1754–1782
0
recorded events
Connected towns:
Valley Forge, PABiography
John Laurens was born in 1754 in Charleston, South Carolina, the eldest son of Henry Laurens, one of the wealthiest merchants and planters in colonial America. He was educated in England at the Middle Temple in London, where he studied law and absorbed Enlightenment thought that would later inform his controversial views on slavery. He returned to America after the outbreak of hostilities and joined the Continental Army, driven by an idealism that distinguished him even among a generation of idealistic young men. His father's election as President of the Continental Congress in 1777 gave John a degree of political connection unusual even for an officer of his social standing.

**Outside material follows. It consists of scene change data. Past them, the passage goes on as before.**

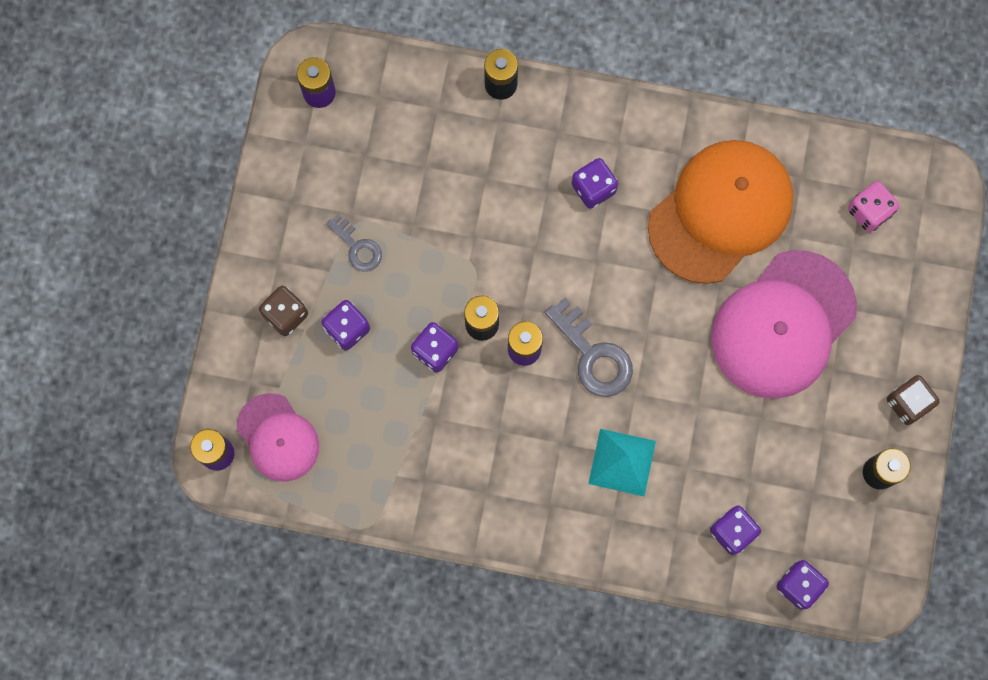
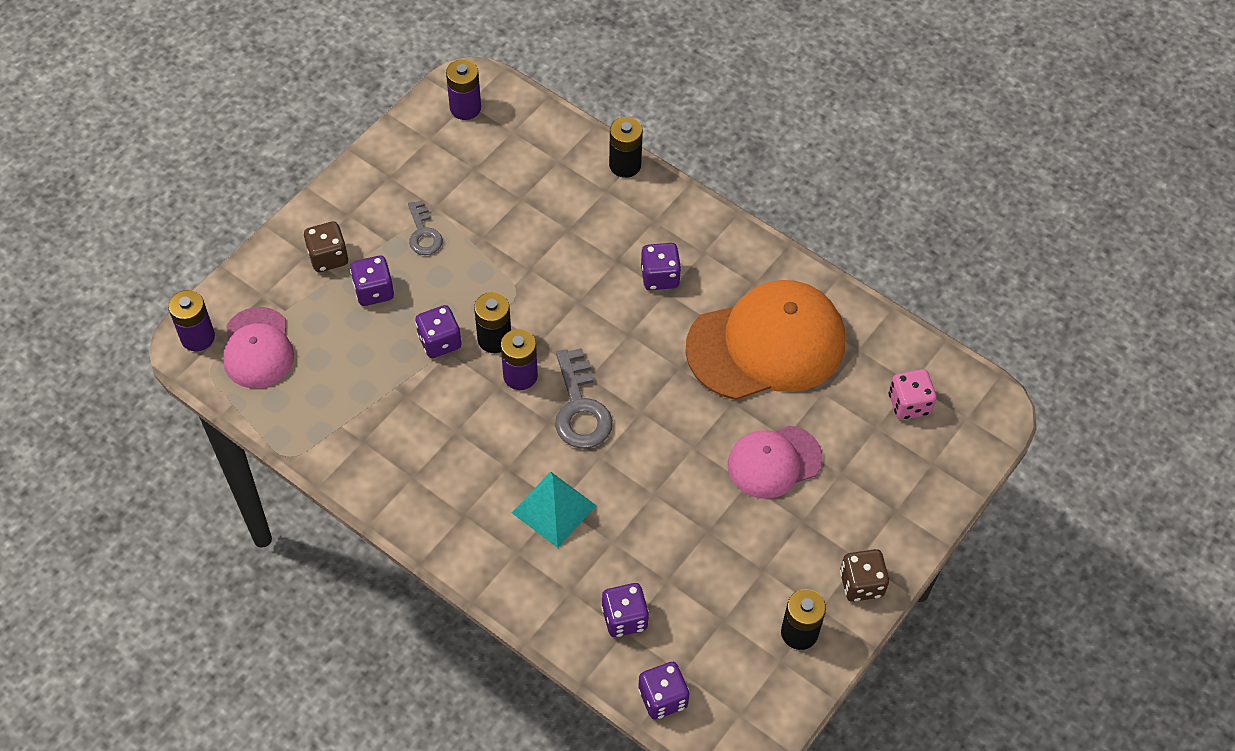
camera: 25 degrees right, 20 degrees down
(783, 325) = (774, 462): pink cap -> pink cap, size x0.57

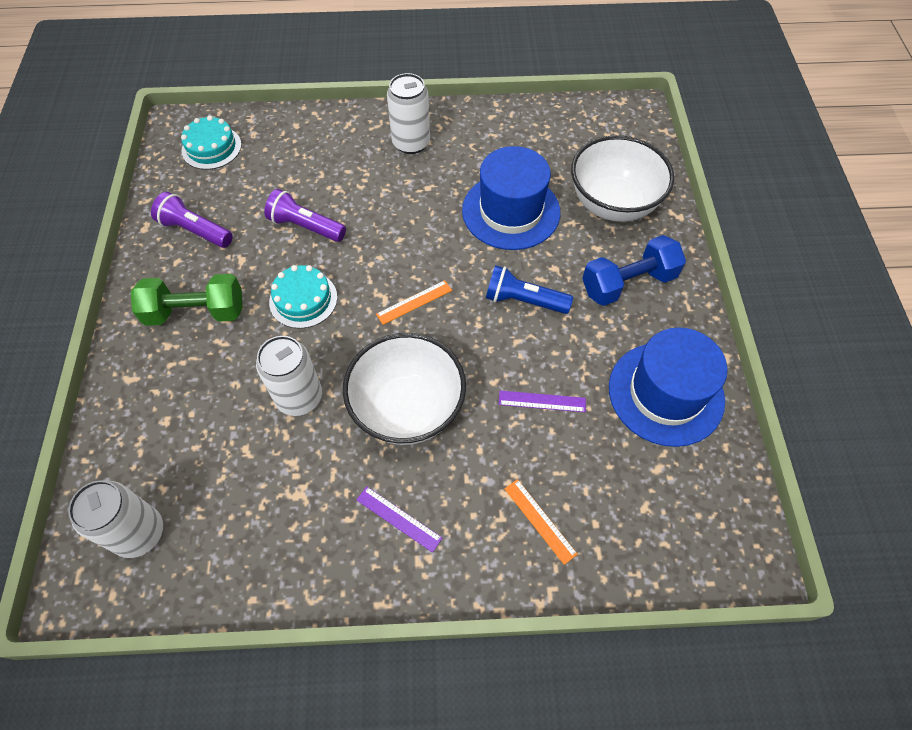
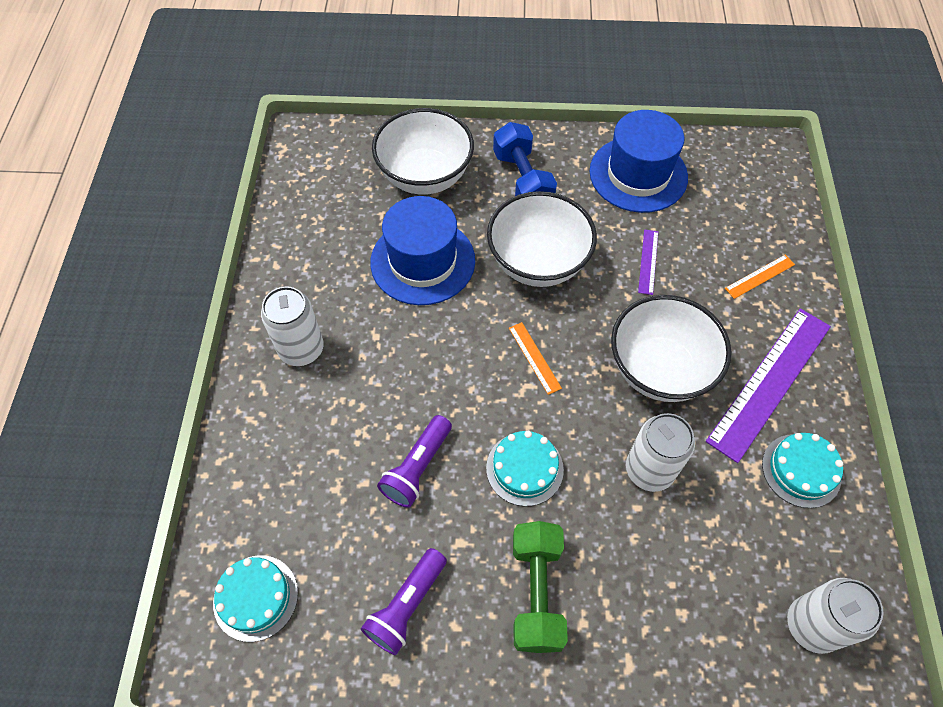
camera: 85 degrees left, 0 degrees up
(295, 541) = (801, 470): none -> turquoise cake
(399, 518) = (769, 382): purple ruler -> purple ruler, size x2.25
(523, 301) = (538, 263): blue flashlight -> white bowl

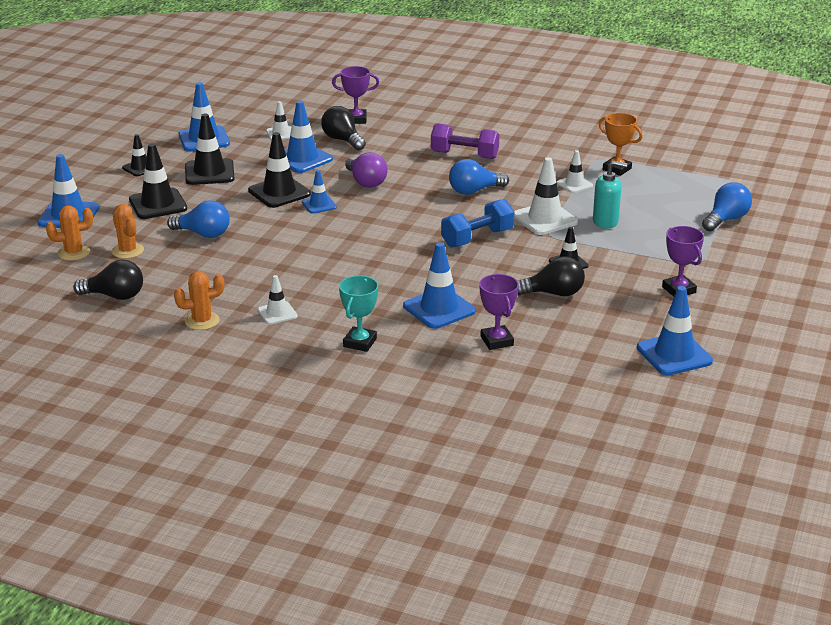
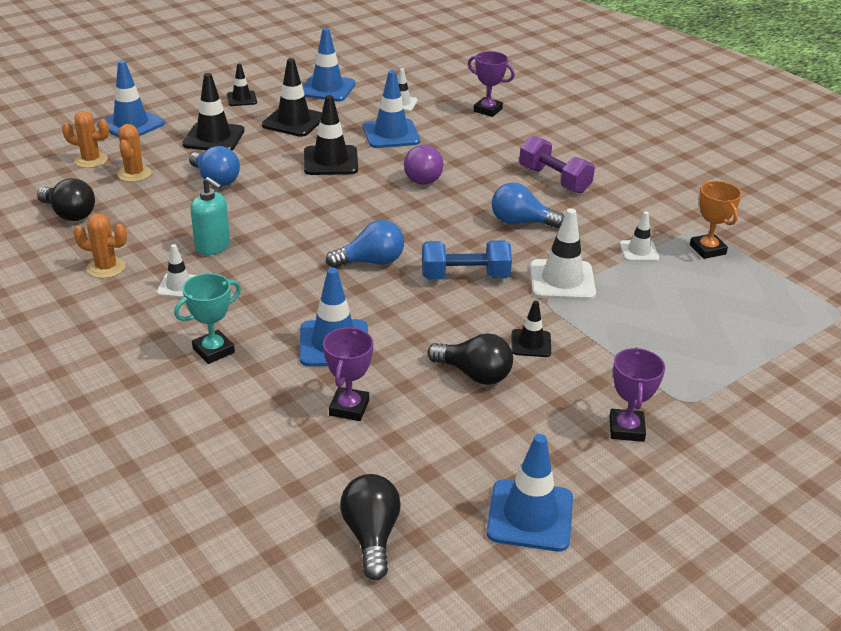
camera: 30 degrees right, 5 degrees up
(319, 205) = (351, 186): blue traffic cone -> none
(342, 140) = (451, 127): black light bulb -> black light bulb (371, 536)
(605, 222) = (628, 308): turquoise soap dispenser -> turquoise soap dispenser (213, 246)
(726, 219) = (780, 358): blue light bulb -> blue light bulb (371, 262)

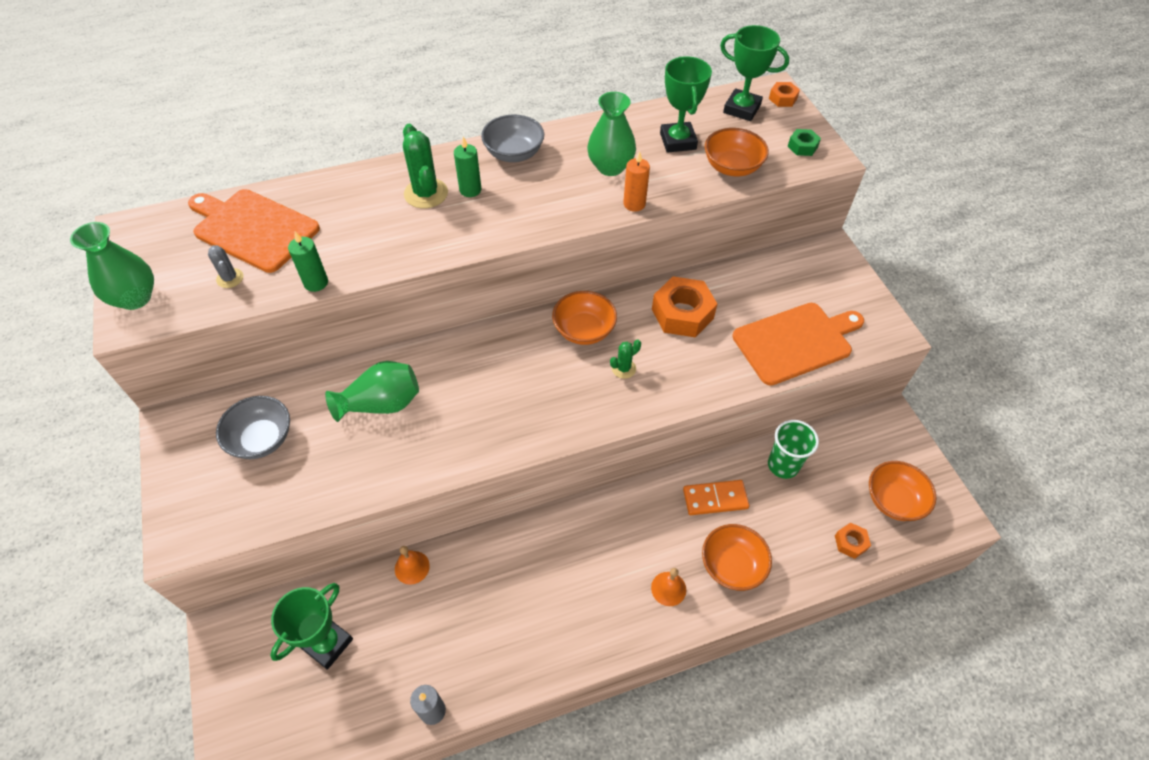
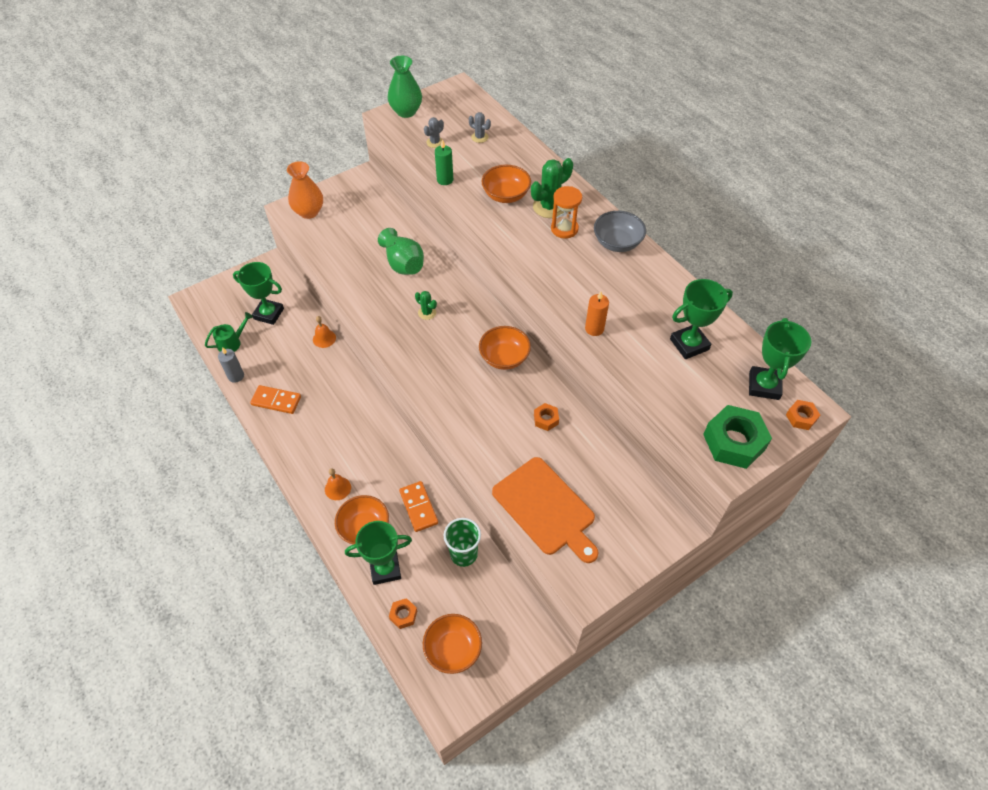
camera: 75 degrees right, 0 degrees up
(204, 511) = (309, 212): none -> orange vase
(253, 229) = (479, 137): orange cutting board -> grey cactus
(262, 439) = (361, 218): grey bowl -> none
(361, 711) = (232, 343): none -> green watering can
(470, 190) = (564, 229): green candle -> orange hourglass
(501, 652) = (276, 401): none -> orange domino
(610, 167) = (631, 305): green vase -> none
(623, 368) = (476, 390): green cactus -> green cactus (427, 313)
(682, 314) = (546, 419): orange nut -> orange nut, size x0.50
(732, 167) = (674, 389): orange bowl -> orange bowl (506, 195)
(790, 551) = (385, 569): none -> green trophy
(802, 146) = (734, 442): green nut -> green nut, size x2.00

At Valley Forge, Laurens served as one of Washington's aides-de-camp, a position that placed him at the center of the army's command during its most desperate winter. He distinguished himself in the fierce personal loyalty he showed Washington and in the energy with which he prosecuted his duties, but he also used his position to advance an argument that put him at odds with the dominant political culture of his class. He repeatedly proposed that South Carolina and other southern states raise regiments of enslaved men, offering freedom in exchange for military service, and he carried the proposal formally to the Continental Congress. The response was a nearly unanimous rejection grounded in the perceived threat such a policy posed to the institution of slavery and to the social order of the planter elite. Laurens was undeterred and continued to advocate for the idea through correspondence and personal lobbying until the end of his life.
After Valley Forge, Laurens fought with distinction at Monmouth and in the southern theater, returning to South Carolina as Washington's special envoy to France in 1781, where he helped negotiate critical financial and military support. He was killed in a minor skirmish in South Carolina in August 1782, just months before the formal end of the war, at the age of twenty-seven. His death cut short what might have been a transformative political career, and his proposal for arming enslaved men remained unrealized. Later historians recognized Laurens as one of the Revolution's most genuinely radical voices on questions of race and freedom, an anomalous figure among southern planters who pursued the logical implications of liberty further than his society was willing to follow.